Last year was tough for consumer-related stocks as rising inflation weighed on companies' costs and shoppers' wallets. Investors turned their backs on these sorts of companies and favored stocks less dependent on consumer spending.

The good news is that many of these players have started to recover. In fact, consumer discretionary stocks were among the sectors leading gains in the first half.

But one solid player hasn't participated in this rally. I'm talking about Etsy (ETSY). The online platform that brings together buyers and sellers of handmade goods saw its shares fall 29% in the first six months of the year.

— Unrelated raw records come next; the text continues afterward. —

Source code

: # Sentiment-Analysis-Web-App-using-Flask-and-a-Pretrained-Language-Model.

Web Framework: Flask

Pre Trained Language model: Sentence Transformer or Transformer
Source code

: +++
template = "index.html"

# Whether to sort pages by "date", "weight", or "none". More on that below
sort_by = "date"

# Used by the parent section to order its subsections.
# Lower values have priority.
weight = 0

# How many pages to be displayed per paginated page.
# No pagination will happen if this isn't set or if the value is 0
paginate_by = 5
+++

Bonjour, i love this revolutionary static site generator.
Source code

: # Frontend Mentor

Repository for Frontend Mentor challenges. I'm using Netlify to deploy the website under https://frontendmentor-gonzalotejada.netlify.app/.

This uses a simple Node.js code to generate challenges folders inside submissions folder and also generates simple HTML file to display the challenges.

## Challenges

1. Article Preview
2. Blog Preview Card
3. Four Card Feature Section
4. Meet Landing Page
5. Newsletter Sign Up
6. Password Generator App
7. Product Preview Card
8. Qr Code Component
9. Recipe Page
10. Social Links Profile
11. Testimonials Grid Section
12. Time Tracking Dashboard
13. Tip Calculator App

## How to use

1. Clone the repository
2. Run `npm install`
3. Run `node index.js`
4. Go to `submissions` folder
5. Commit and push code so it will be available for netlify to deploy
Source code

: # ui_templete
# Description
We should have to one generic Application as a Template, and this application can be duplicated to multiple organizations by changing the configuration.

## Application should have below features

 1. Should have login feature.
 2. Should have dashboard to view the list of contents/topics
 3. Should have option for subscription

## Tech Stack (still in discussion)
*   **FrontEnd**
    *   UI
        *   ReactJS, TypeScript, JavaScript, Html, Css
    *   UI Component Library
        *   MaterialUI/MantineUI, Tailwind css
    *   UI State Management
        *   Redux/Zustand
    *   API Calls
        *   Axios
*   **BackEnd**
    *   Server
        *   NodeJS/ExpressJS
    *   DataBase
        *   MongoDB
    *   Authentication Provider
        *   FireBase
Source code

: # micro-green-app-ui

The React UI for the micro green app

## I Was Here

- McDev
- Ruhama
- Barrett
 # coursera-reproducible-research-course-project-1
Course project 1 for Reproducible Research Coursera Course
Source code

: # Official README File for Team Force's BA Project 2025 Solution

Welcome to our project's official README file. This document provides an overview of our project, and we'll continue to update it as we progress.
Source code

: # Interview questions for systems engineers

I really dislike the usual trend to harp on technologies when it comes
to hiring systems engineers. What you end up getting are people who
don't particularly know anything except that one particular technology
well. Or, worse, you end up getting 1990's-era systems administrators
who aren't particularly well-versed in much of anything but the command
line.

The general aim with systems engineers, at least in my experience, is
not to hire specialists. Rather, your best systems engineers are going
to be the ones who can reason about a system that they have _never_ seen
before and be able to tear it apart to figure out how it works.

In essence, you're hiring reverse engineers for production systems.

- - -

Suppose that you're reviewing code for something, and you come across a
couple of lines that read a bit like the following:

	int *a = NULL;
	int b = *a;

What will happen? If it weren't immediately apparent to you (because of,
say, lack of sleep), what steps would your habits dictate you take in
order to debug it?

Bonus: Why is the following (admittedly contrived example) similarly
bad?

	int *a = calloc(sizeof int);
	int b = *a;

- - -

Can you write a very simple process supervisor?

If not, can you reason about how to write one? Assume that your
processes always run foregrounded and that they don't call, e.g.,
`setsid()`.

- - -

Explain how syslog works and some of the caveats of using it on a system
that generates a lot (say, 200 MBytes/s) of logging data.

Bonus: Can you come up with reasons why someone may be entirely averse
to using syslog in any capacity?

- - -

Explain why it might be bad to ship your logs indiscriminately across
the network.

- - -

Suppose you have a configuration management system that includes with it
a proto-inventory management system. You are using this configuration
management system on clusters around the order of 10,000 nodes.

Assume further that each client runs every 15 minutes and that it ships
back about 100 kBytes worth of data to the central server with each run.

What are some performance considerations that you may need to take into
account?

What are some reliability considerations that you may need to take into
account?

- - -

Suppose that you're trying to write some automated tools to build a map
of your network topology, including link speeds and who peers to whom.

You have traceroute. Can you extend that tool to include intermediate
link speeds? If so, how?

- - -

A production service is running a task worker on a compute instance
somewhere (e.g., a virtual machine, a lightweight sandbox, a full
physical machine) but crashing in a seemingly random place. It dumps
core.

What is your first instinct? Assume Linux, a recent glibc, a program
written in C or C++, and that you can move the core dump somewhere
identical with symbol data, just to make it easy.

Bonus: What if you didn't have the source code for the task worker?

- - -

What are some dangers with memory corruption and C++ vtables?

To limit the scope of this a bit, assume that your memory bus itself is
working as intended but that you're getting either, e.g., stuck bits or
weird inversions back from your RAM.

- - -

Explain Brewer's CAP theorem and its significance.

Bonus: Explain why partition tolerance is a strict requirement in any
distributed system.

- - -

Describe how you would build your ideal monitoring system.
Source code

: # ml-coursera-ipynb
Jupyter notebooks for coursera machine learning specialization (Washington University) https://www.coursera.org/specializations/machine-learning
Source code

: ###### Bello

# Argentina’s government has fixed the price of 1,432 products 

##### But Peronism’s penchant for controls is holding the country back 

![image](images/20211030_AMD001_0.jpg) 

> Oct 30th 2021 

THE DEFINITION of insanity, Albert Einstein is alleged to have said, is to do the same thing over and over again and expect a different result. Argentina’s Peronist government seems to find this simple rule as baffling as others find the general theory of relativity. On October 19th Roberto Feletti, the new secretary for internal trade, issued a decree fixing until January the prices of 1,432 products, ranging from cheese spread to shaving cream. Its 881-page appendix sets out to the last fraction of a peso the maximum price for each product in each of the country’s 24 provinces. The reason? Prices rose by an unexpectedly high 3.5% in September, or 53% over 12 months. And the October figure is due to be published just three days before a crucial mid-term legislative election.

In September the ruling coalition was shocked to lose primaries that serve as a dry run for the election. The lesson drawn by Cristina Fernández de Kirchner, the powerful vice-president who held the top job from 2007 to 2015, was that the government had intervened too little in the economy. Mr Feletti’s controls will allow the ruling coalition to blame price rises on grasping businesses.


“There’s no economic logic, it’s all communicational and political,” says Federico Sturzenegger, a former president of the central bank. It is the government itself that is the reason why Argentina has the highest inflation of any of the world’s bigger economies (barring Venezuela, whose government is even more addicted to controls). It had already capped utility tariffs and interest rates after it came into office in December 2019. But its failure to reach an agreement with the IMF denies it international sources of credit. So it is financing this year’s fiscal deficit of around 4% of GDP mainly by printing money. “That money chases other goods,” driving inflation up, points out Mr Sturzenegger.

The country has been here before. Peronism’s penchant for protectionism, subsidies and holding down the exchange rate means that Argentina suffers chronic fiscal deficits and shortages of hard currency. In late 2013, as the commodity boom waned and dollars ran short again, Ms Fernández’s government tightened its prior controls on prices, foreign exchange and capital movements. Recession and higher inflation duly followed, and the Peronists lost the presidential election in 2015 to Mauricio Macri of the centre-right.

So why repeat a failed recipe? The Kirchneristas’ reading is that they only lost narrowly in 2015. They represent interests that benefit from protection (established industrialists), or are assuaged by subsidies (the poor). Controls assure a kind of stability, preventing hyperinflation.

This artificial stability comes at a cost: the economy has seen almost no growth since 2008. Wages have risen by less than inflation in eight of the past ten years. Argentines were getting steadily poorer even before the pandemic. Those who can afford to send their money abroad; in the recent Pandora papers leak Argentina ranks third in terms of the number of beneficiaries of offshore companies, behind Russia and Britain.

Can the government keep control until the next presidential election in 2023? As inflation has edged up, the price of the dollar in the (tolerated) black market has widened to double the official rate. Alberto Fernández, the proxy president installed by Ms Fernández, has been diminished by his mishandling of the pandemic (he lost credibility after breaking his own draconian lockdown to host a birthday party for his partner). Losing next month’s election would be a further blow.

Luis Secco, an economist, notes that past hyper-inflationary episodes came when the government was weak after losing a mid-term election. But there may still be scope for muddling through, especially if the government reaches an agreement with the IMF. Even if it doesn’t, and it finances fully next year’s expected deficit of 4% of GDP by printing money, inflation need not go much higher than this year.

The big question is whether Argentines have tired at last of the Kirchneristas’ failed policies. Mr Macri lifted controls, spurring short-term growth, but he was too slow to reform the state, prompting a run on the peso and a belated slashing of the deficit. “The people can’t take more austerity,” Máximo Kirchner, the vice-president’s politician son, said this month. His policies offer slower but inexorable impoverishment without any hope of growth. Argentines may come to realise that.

Right now, should you buy, sell, or hold this e-commerce stock?

An early pandemic winner

First, a little background on Etsy. The company offers sellers of handmade and vintage goods the opportunity to open up a shop on its platform -- and buyers the opportunity to shop there. Etsy's earnings and share price took off during the early stages of the pandemic as people stayed home more and favored shopping online.

In recent times, though, the story hasn't been as bright. Economic factors, like higher inflation and negative currency impact, have hurt the company's growth. For example, in the most recent quarter, net income and Etsy marketplace gross merchandise sales (GMS) both declined.

Net income margin also slipped. And as mentioned above, the stock has been on the decline -- that's after falling 45% last year.

But before you decide to sell your Etsy shares or forget about buying the stock, hold on. It's important to note the progress Etsy has made over the past few years. The company has kept the gains made earlier in the pandemic. Etsy marketplace first-quarter GMS climbed 164% from the same period four years ago, and active buyers increased 119% over that time period.

Meanwhile, Etsy continues to invest in areas that make it easier for sellers to attract buyers and buyers to find the products they need. And Etsy should benefit over time from its acquisition of Elo7, a Brazilian platform much like Etsy itself, and Depop, an e-commerce platform for vintage clothing.

A capital light business

What I particularly like about Etsy is its capital light business structure. Etsy doesn't have to make big capital investments to store or transport goods -- sellers take care of logistics for their shops on the platform. This means the company is able to transform most of its adjusted earnings before interest, taxes, depreciation, and amortization (EBITDA) into free cash flow. In the quarter, this percentage was almost 90%, and Etsy finished the period with more than $1 billion in cash.

Now let's talk valuation. Today, Etsy is trading for less than 20x forward earnings estimates, down from more than 30x just a few months ago. This looks dirt cheap, considering the company's growth over the past few years -- and the business model that favors free cash flow.

What does this mean for you as an investor? Should you buy, sell, or hold?

It's true that Etsy hasn't taken part in the big first-half rally, which was led by consumer goods companies. That could make some investors nervous, and spur them to shy away from the company and instead go after consumer goods stocks with momentum right now.

But if you ignore Etsy for that reason, you might be making a mistake. Sure, the company may not rebound immediately, but its long-term prospects remain bright. Etsy has a solid cash position and is cheap, considering its growth and business model.

And let's not forget that the e-commerce market is high growth. It's set to expand in the double digits this decade.

These represent a lot of green lights for Etsy. And that's why I wouldn't sell the company's shares today. Instead, I would buy and hold for the long haul.